Arnold-Burger said in an interview that one obstacle women face in becoming a judge is that most female attorneys early in their careers don’t go into litigation, which is the career track that is most likely to lead to a judicial opportunity.

“When I got out of law school (in 1981), when my group of women got out of law school, law firms were not knocking down our doors,” she said. “We were getting jobs generally with government because government was open to hiring women, many in-house counsel types of jobs. But unless you were a prosecutor, and I was lucky enough to have been a prosecutor, you weren’t getting a lot of litigation experience.”

Another factor at work in today’s legal community, Arnold-Burger said, is that many women who are attorneys are leaving the profession, while more and more top-tier female undergraduate students coming out of college are choosing other careers besides law, in part because the legal profession is not seen as family-friendly or as allowing much of a “work-life balance.”

“I would suppose judicial positions are more family-friendly than practicing law. Practicing law is not family-friendly at all, especially big-firm practices,” she said. “And I think firms are dealing with this issue too, because they’re seeing that their new associates are demanding more work-life balance than the older partners in the law firm ever had or ever thought you should have.”

The Douglas County District Court stands out as an exception in Kansas because five of the seven judges on the local court are women. All seven, however, are white.

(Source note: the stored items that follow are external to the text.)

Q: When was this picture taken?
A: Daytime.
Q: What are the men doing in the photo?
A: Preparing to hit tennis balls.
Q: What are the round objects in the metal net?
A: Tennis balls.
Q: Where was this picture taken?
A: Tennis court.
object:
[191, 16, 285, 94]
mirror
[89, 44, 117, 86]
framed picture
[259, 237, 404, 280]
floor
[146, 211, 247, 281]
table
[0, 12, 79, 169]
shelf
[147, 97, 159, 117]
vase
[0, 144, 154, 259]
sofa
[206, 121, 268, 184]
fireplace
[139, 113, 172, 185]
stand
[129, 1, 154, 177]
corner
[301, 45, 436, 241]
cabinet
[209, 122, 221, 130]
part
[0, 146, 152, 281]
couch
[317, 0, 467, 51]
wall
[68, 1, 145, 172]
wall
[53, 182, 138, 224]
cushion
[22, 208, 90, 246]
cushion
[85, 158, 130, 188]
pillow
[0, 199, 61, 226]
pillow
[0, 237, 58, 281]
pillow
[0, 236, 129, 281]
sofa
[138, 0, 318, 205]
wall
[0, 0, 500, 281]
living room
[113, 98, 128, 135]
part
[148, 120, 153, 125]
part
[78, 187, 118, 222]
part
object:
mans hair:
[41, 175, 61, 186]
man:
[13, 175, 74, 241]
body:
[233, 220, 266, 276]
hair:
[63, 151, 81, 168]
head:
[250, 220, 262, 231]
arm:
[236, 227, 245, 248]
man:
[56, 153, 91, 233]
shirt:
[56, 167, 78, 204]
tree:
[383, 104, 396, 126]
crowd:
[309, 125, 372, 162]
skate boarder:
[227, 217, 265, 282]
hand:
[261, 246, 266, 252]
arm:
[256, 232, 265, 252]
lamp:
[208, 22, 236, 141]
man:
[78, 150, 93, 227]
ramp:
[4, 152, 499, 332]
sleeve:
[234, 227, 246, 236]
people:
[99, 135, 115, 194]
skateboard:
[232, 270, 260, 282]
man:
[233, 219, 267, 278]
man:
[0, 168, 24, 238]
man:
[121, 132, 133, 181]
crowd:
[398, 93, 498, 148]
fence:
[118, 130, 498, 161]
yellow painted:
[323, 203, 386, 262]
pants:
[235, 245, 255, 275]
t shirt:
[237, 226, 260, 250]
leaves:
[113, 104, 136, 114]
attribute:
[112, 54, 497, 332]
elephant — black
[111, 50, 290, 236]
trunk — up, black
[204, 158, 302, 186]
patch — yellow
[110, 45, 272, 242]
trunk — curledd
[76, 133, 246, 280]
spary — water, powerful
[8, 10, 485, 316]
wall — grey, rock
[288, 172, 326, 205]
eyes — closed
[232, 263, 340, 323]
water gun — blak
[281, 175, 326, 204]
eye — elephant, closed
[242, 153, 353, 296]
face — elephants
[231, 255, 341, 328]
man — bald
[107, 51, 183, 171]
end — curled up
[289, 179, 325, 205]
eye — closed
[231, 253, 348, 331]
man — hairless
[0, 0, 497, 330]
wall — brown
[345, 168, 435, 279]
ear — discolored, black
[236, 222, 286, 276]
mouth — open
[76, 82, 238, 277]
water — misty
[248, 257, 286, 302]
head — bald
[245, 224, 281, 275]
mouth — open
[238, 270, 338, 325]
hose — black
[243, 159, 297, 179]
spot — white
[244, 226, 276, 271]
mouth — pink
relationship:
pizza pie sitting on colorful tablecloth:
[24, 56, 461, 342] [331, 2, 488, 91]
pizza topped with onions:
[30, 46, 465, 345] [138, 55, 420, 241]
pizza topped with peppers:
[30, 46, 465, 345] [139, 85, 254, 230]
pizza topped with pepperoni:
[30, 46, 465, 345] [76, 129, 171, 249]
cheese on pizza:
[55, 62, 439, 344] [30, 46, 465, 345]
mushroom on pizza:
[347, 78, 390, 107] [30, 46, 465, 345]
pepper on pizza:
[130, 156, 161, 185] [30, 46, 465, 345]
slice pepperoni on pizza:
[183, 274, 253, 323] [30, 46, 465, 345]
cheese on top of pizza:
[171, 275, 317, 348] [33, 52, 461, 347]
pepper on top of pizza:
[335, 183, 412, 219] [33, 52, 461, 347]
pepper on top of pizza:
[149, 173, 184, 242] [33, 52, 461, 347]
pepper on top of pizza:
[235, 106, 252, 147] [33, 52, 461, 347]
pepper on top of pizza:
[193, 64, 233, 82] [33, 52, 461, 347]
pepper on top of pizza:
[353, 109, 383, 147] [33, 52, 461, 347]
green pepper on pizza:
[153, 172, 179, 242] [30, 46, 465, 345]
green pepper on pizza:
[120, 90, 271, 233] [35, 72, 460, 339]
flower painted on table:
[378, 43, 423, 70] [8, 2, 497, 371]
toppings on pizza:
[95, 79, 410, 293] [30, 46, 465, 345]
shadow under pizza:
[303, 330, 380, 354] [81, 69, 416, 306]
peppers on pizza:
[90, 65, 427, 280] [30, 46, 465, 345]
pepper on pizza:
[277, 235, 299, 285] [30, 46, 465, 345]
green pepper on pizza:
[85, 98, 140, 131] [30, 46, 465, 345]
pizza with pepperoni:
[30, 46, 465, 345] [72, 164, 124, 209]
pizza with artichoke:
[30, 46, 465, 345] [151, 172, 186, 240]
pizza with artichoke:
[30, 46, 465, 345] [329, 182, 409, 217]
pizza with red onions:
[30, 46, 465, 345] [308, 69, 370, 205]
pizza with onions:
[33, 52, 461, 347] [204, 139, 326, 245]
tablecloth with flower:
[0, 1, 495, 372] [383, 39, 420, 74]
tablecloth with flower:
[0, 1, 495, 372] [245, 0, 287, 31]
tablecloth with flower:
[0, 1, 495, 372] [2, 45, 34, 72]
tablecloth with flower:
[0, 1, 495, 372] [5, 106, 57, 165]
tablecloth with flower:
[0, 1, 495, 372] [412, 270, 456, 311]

University of Kansas political science professor Patrick Miller said there may be other forces at work than just who goes to law school, at least in terms of the gender gap, because similar gaps exist in executive and legislative branches of state governments as well.

“I want to say that this is pretty normal,” Miller said in an interview. “If you look at the percentage of judges who are female, they’re actually doing a little bit better than women are doing in terms of legislative and executive offices.”

In state legislatures and in Congress, Miller said, women hold about 20-25 percent of the seats, and that percentage has plateaued in recent years.

“In 1992, what we called ‘the year of the woman,’ there was a big spike in women in office at all levels,” he said. “That kind of gradually increased, but really for the last 10 years or so, if we look at the percentage of women in Congress, in state legislatures, governors, statewide constitutional offices, women have kind of peaked out at this 20-25 percent range, depending on what level of office you’re talking about.”

The Gavel Gap report said there was little difference among regions in terms of the gender gap on state court benches, with women making up about 30 percent of the judges across the board. But there were significant differences in racial and ethnic gaps.

In the South and West regions, the report noted, the general population includes more racial and ethnic minorities than the Northeast and Midwest. But the South and West do not have higher numbers of minority judges.